_Source material_
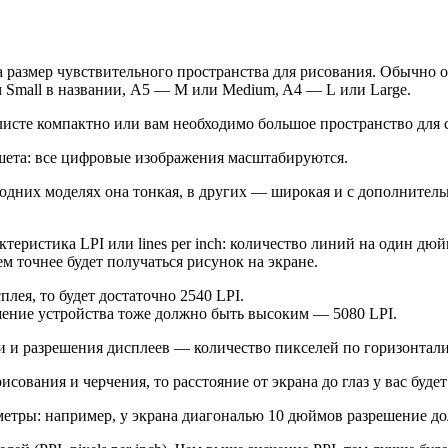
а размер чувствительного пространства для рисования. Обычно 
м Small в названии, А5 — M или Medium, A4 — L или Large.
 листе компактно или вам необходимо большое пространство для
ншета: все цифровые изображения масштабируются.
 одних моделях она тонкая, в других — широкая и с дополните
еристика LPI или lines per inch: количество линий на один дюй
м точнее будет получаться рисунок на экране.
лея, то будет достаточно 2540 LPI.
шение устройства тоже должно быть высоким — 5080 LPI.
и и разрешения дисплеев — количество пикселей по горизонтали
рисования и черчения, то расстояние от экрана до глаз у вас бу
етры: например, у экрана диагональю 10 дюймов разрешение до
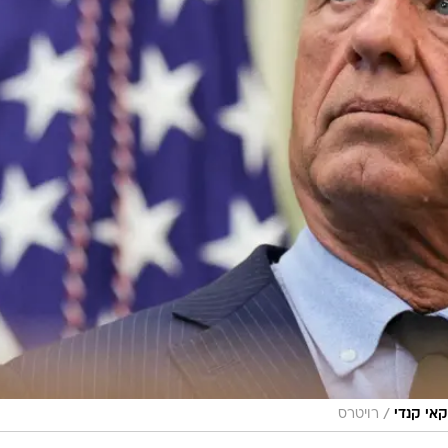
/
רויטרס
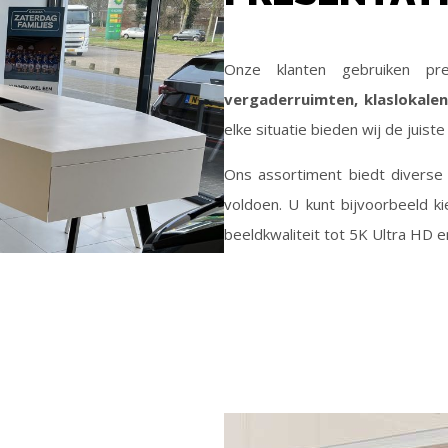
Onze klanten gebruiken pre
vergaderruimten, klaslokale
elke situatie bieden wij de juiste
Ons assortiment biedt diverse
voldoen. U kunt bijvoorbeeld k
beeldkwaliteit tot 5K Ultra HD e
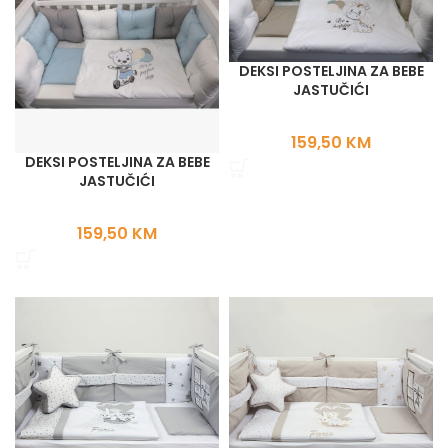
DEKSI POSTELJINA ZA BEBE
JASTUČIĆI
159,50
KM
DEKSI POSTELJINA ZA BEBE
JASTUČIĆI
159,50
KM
...
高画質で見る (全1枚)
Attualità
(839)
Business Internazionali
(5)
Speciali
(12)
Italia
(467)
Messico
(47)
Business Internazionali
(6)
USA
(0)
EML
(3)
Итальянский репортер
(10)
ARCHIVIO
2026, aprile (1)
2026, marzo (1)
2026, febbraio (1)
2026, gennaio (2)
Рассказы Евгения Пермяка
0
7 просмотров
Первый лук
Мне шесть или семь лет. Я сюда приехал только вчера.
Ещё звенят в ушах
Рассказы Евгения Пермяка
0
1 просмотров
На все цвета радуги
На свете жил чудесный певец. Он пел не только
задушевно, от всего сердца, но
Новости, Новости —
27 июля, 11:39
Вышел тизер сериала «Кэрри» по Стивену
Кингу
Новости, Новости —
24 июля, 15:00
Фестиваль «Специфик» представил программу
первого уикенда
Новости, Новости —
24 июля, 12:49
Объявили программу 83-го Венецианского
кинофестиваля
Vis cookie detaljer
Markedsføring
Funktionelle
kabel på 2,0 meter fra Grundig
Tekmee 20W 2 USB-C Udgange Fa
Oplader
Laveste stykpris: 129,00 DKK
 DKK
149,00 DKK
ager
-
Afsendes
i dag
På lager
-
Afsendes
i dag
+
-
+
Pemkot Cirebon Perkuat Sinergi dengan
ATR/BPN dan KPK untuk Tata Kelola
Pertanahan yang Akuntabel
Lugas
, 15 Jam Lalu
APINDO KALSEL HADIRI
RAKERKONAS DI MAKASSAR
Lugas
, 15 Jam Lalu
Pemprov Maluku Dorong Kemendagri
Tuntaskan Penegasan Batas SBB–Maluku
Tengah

_Exercise_
Your answer should consist only of the count of lines in the data that contain "июля".

_Expected answer_
3